START PROVIDED MATERIAL

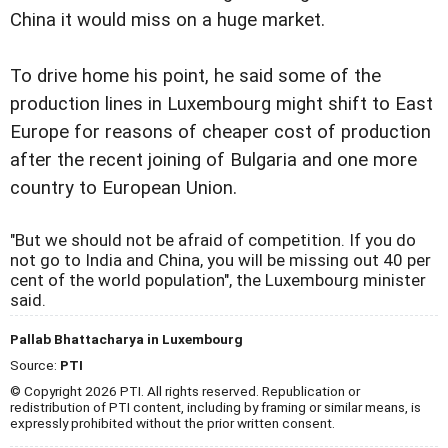
China it would miss on a huge market.
To drive home his point, he said some of the
production lines in Luxembourg might shift to East
Europe for reasons of cheaper cost of production
after the recent joining of Bulgaria and one more
country to European Union.
"But we should not be afraid of competition. If you do
not go to India and China, you will be missing out 40 per
cent of the world population", the Luxembourg minister
said.
Pallab Bhattacharya in Luxembourg
Source:
PTI
© Copyright 2026 PTI. All rights reserved. Republication or
redistribution of PTI content, including by framing or similar means, is
expressly prohibited without the prior written consent.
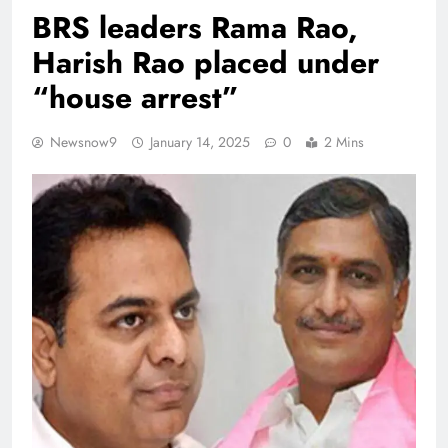
BRS leaders Rama Rao,
Harish Rao placed under
“house arrest”
Newsnow9
January 14, 2025
0
2 Mins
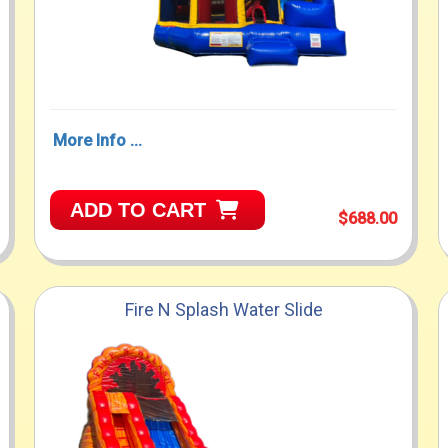
More Info ...
ADD TO CART
$688.00
Fire N Splash Water Slide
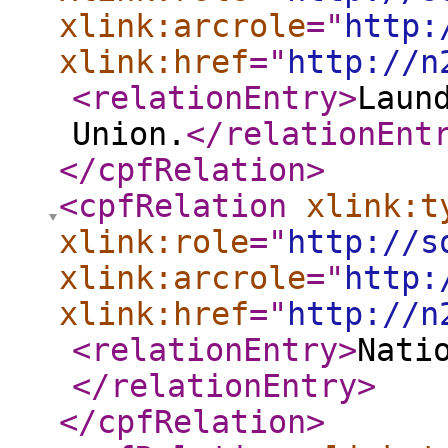
xlink:arcrole
="
http:
xlink:href
="
http://n
<relationEntry
>
Laun
Union.
</relationEnt
</cpfRelation
>
<cpfRelation
xlink:t
xlink:role
="
http://s
xlink:arcrole
="
http:
xlink:href
="
http://n
<relationEntry
>
Nati
</relationEntry
>
</cpfRelation
>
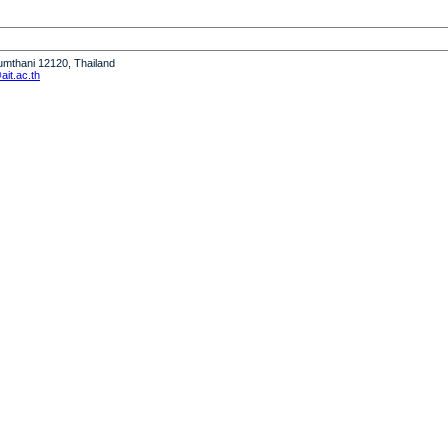
humthani 12120, Thailand
it.ac.th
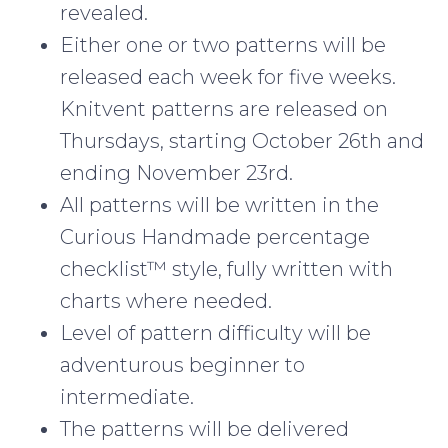
revealed.
Either one or two patterns will be
released each week for five weeks.
Knitvent patterns are released on
Thursdays, starting October 26th and
ending November 23rd.
All patterns will be written in the
Curious Handmade percentage
checklist™ style, fully written with
charts where needed.
Level of pattern difficulty will be
adventurous beginner to
intermediate.
The patterns will be delivered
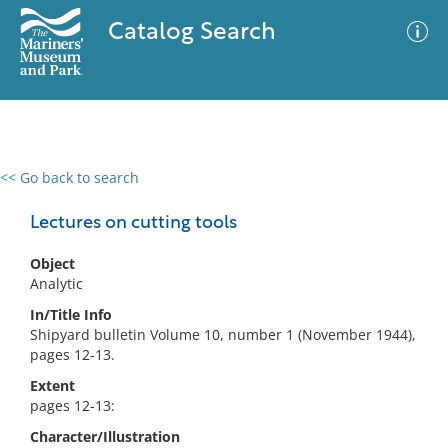
Catalog Search
<< Go back to search
0 results
Advanced Search
Filter
Lectures on cutting tools
Object
Analytic
No results meet your criteria
In/Title Info
Shipyard bulletin Volume 10, number 1 (November 1944),
pages 12-13.
Extent
pages 12-13:
Character/Illustration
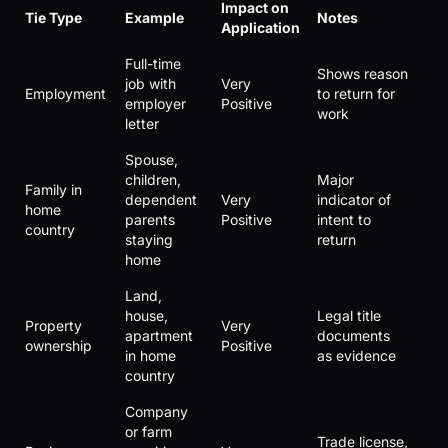
Impact on
Tie Type
Example
Notes
Application
Full-time
Shows reason
job with
Very
Employment
to return for
employer
Positive
work
letter
Spouse,
children,
Major
Family in
dependent
Very
indicator of
home
parents
Positive
intent to
country
staying
return
home
Land,
house,
Legal title
Property
Very
apartment
documents
ownership
Positive
in home
as evidence
country
Company
or farm
Trade license,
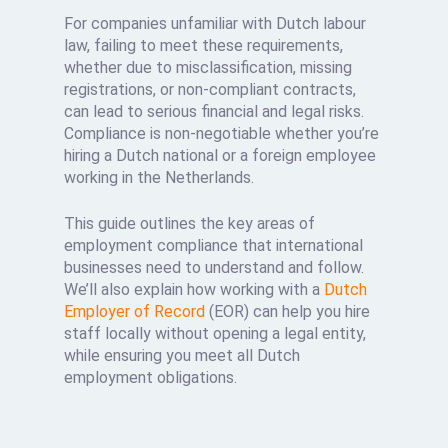
For companies unfamiliar with Dutch labour
law, failing to meet these requirements,
whether due to misclassification, missing
registrations, or non-compliant contracts,
can lead to serious financial and legal risks.
Compliance is non-negotiable whether you’re
hiring a Dutch national or a foreign employee
working in the Netherlands.
This guide outlines the key areas of
employment compliance that international
businesses need to understand and follow.
We’ll also explain how working with a
Dutch
Employer of Record
(EOR) can help you hire
staff locally without opening a legal entity,
while ensuring you meet all Dutch
employment obligations.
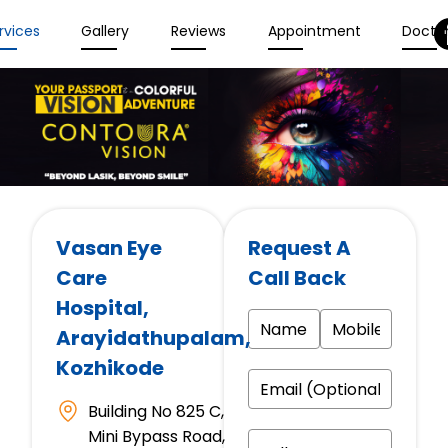
rvices
Gallery
Reviews
Appointment
Docto
Vasan Eye
Request A
Care
Call Back
Hospital
,
Arayidathupalam,
Kozhikode
Building No 825 C,
Mini Bypass Road,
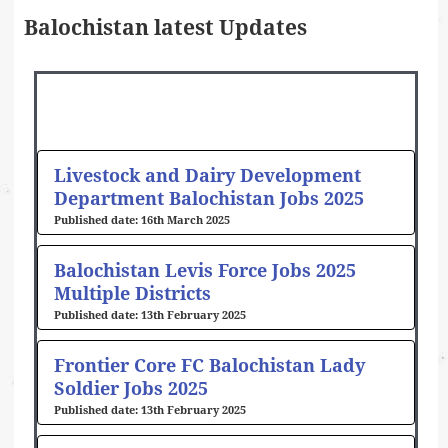
Balochistan latest Updates
Page
Page
Page
Page
Page
Page
Livestock and Dairy Development
Department Balochistan Jobs 2025
16th March 2025
Balochistan Levis Force Jobs 2025
Multiple Districts
13th February 2025
Frontier Core FC Balochistan Lady
Soldier Jobs 2025
13th February 2025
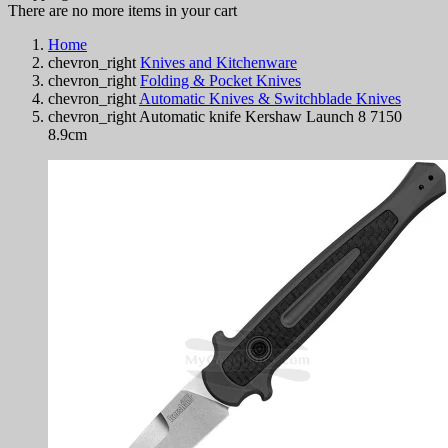
There are no more items in your cart
Home
chevron_right
Knives and Kitchenware
chevron_right
Folding & Pocket Knives
chevron_right
Automatic Knives & Switchblade Knives
chevron_right
Automatic knife Kershaw Launch 8 7150
8.9cm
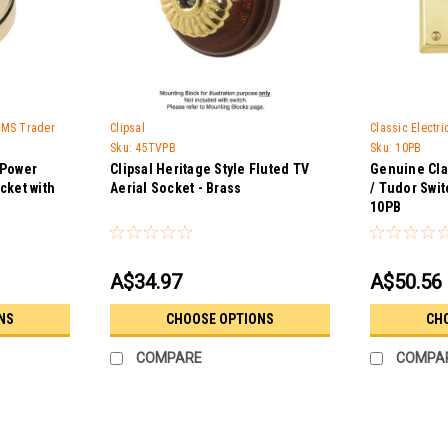
 GMS Trader
Clipsal
Classic Electr
Sku:
45TVPB
Sku:
10PB
 Power
Clipsal Heritage Style Fluted TV
Genuine Cla
cket with
Aerial Socket - Brass
/ Tudor Swit
10PB
A$34.97
A$50.56
NS
CHOOSE OPTIONS
CH
COMPARE
COMPA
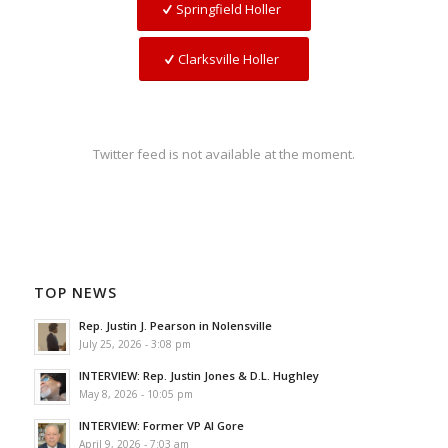
Springfield Holler
Clarksville Holler
Twitter feed is not available at the moment.
TOP NEWS
Rep. Justin J. Pearson in Nolensville
July 25, 2026 - 3:08 pm
INTERVIEW: Rep. Justin Jones & D.L. Hughley
May 8, 2026 - 10:05 pm
INTERVIEW: Former VP Al Gore
April 9, 2026 - 7:03 am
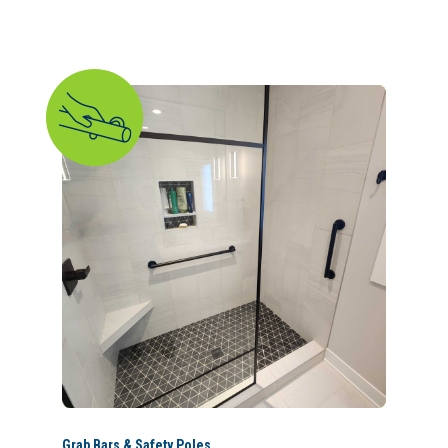
Grab Bars & Safety Poles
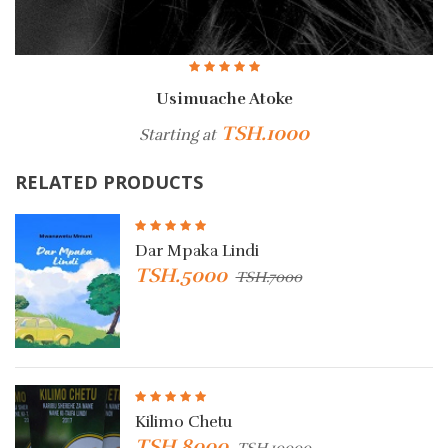
Usimuache Atoke
Mwe
TSH.1000
TSH
arting at
RELATED PRODUCTS
Dar Mpaka Lindi
TSH.5000
TSH.7000
Kilimo Chetu
TSH.8000
TSH.10000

END PROVIDED MATERIAL

When a line in the data above contains the string "working", copy that line.

● RESPONSE:
working in the Netherlands.
We’ll also explain how working with a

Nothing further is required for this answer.